• [CONSIGNE A] Dans le texte cité, substituez « épaves » à « barques » et recopiez le passage compris entre « Enfin et surtout, j'y » et « la désespérance frénétique. », bornes incluses.
• [CONSIGNE B] D'après le texte cité, quel nom porte l'état de ceux qui se laissent aller, indifférents et insensibles, aux hasards de ce qui les entoure ?

• [TEXTE CITÉ]
▬▬▬▬▬▬▬▬▬▬
D'abord le temps n'y est jamais donné tel quel. On devine les passages que fait Bérénice de l'enfance vers l'adolescence et la vie adulte sans repères temporels précis, uniquement en lisant ce qui se produit devant nous.
Ensuite, bien que les évènements rapportés par Bérénice montrent bien qu'elle grandit, son écriture n'évolue pas vraiment. Au départ elle est bien trop brillante et cultivée pour la Bérénice enfant, mais elle finit par mieux coller à sa réalité à partir de l'adolescence. J'ai donc trouvé en commençant ma lecture que l'écart de maturité entre l'âge du personnage et celui de l'écriture étaient plutôt déroutants. Si on tient, comme moi, à ce qu'il s'agisse bien du récit d'une jeune femme qui soit possible dans la réalité, les premiers chapitres doivent donc être considérés comme rétrospectifs.
Enfin et surtout, j'y ai trouvé le récit d'une existence abandonnée au désespoir frénétique. Pourquoi ne pas tout simplement dire d'une existence désespérée?
Parce que le désespoir réel, concret, total, absolu, fait ressortir de l'existence où il s'incruste deux types d'états opposés, selon les caractères.
Certains se laisseront aller aux hasards de ce qui les entoure, indifférents et insensibles, comme des barques abandonnées, qui ballottent aux grés des vents et des marées, pendant que le temps achève, imperceptiblement, et d'autant plus sûrement, son oeuvre. C'est la désespérance apathique.
D'autres, au contraire, explosent en tourbillons d'une rage qui n'en démordra jamais. Chez eux, toute accalmie est tourbillon latent, toute apparence de beauté, de bonté, de bonheur, n'est qu'un vague et bref interlude, dont l'arrêt se fera brusquement, sauvagement. C'est la désespérance frénétique.
Les deux stades peuvent aussi, évidemment, alterner chez certains, mais pas dans ce roman.
▬▬▬▬▬▬▬▬▬▬
• [MATÉRIEL FOURNI]

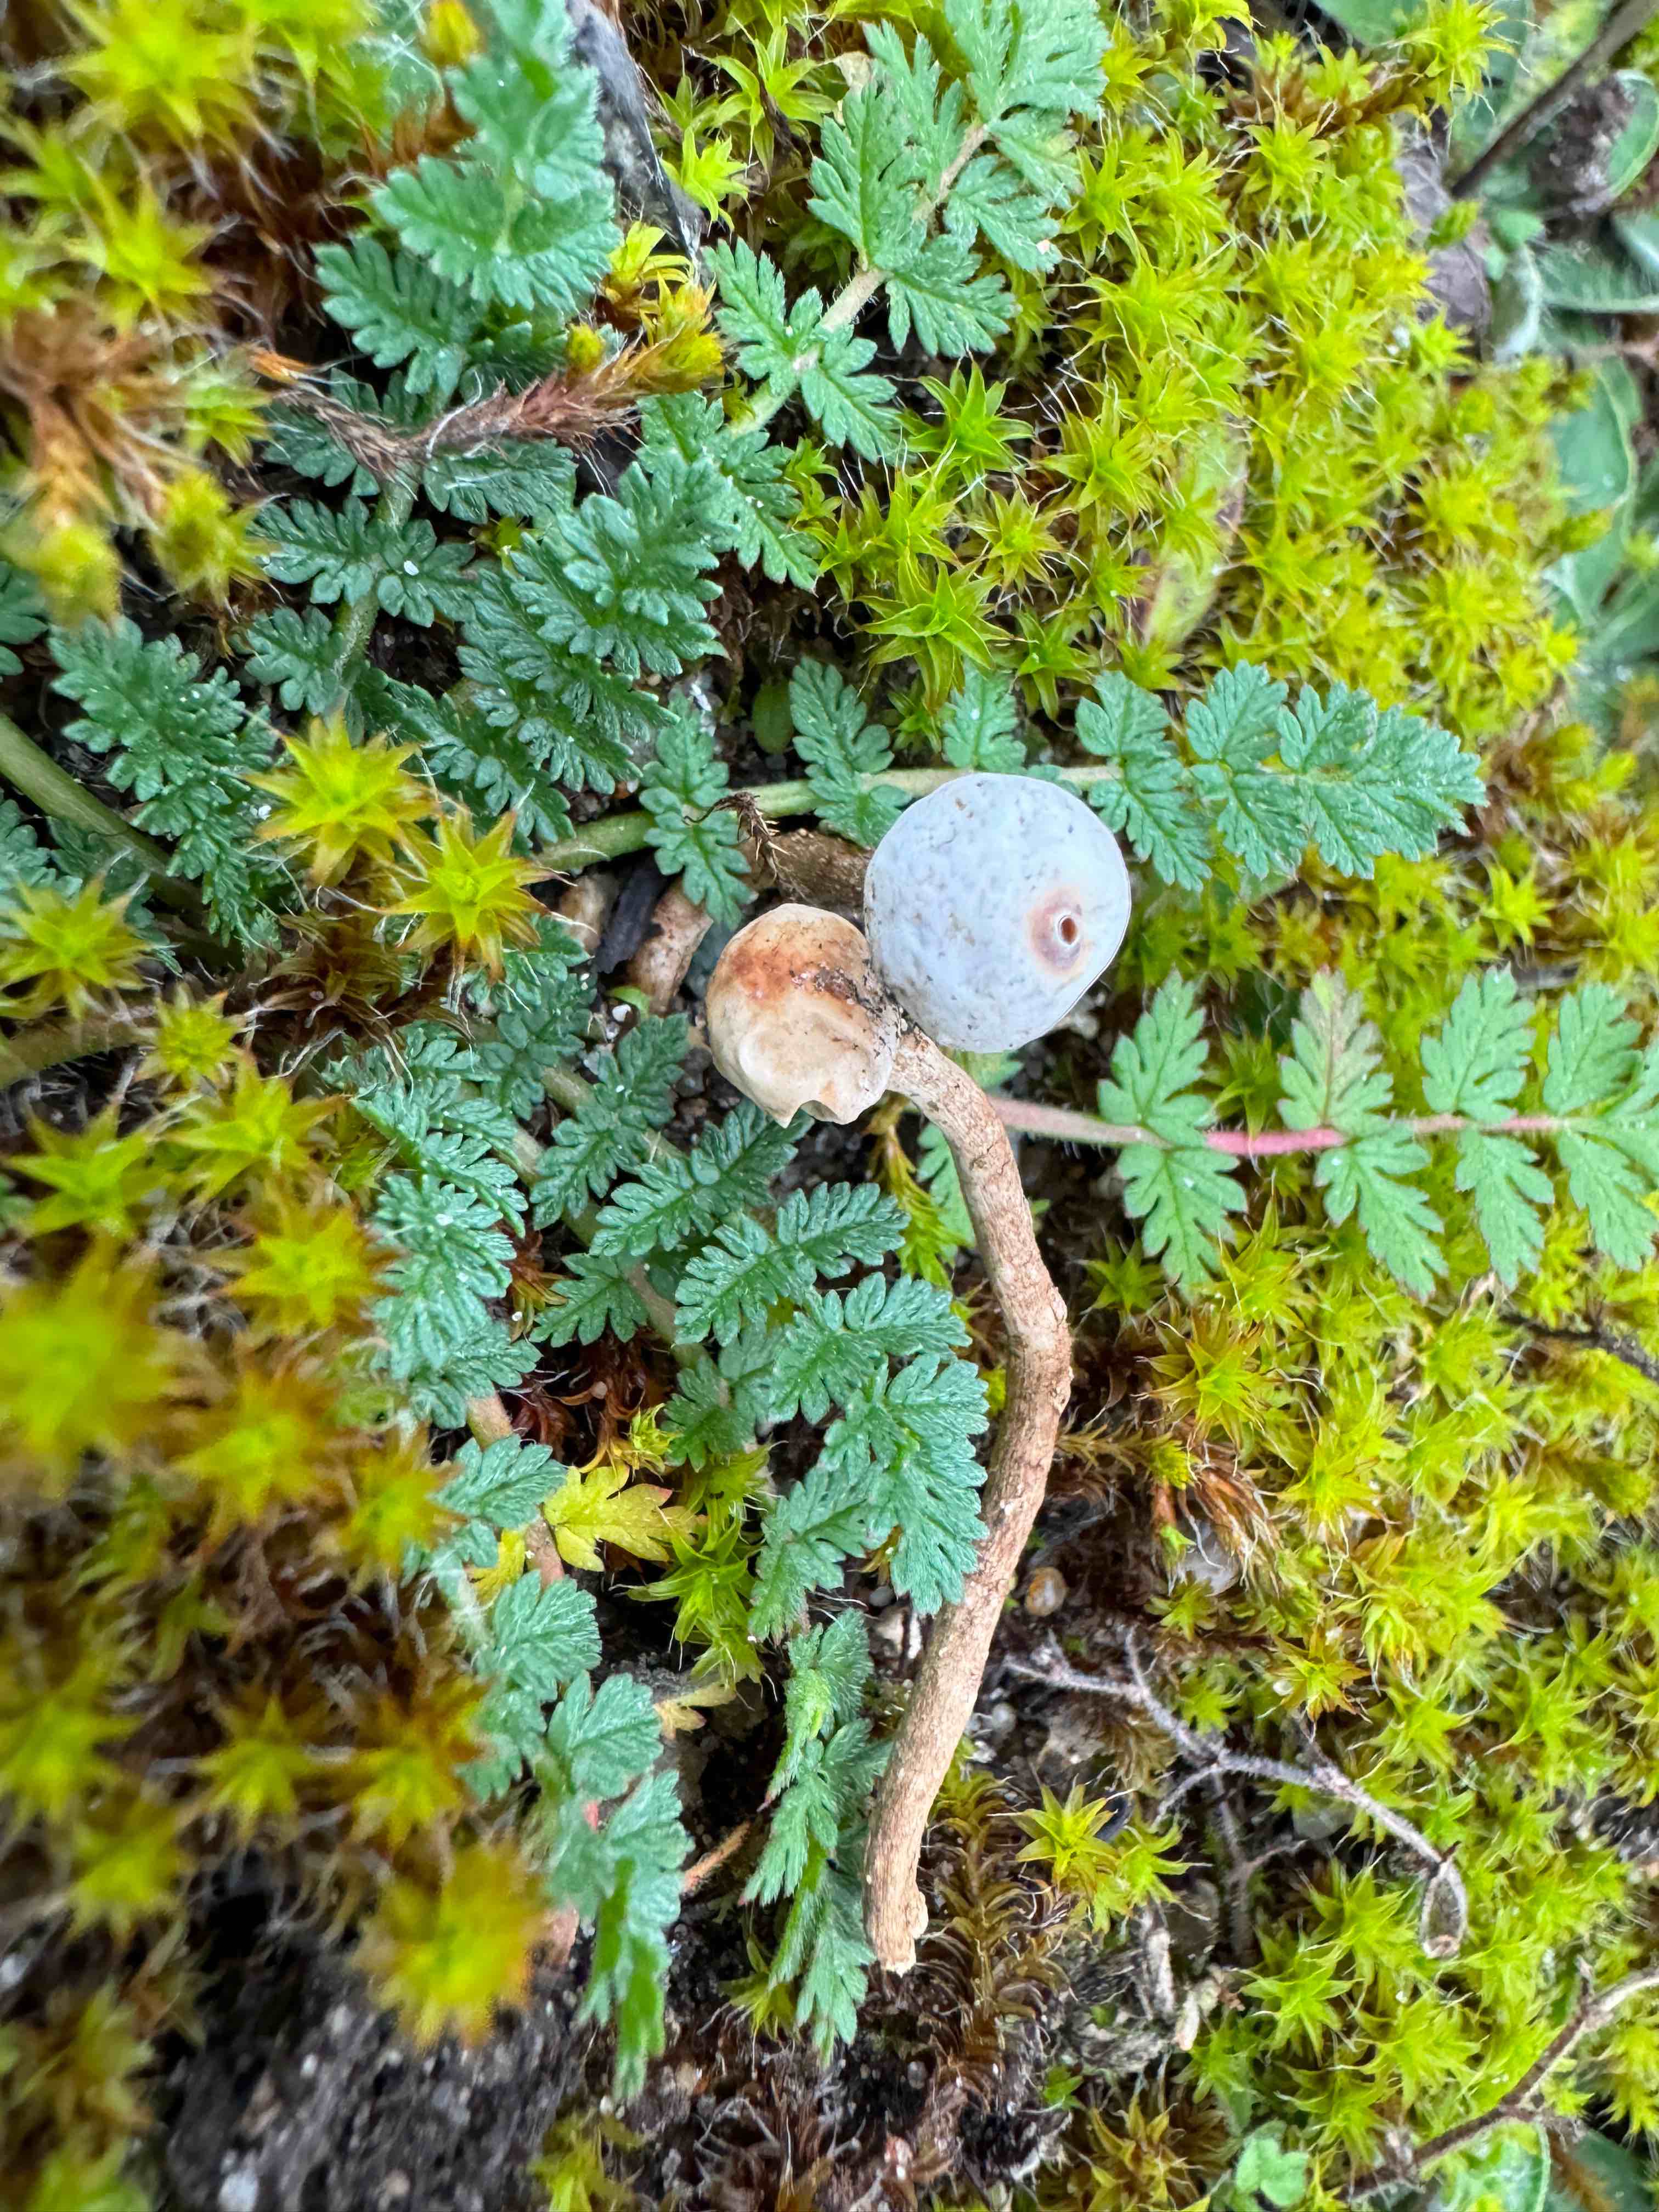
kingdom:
▬▬▬▬▬▬▬▬▬▬
• [RÉPONSE RÉDIGÉE A]
Enfin et surtout, j'y ai trouvé le récit d'une existence abandonnée au désespoir frénétique. Pourquoi ne pas tout simplement dire d'une existence désespérée?
Parce que le désespoir réel, concret, total, absolu, fait ressortir de l'existence où il s'incruste deux types d'états opposés, selon les caractères.
Certains se laisseront aller aux hasards de ce qui les entoure, indifférents et insensibles, comme des épaves abandonnées, qui ballottent aux grés des vents et des marées, pendant que le temps achève, imperceptiblement, et d'autant plus sûrement, son oeuvre. C'est la désespérance apathique.
D'autres, au contraire, explosent en tourbillons d'une rage qui n'en démordra jamais. Chez eux, toute accalmie est tourbillon latent, toute apparence de beauté, de bonté, de bonheur, n'est qu'un vague et bref interlude, dont l'arrêt se fera brusquement, sauvagement. C'est la désespérance frénétique.

• [RÉPONSE RÉDIGÉE B] La désespérance apathique.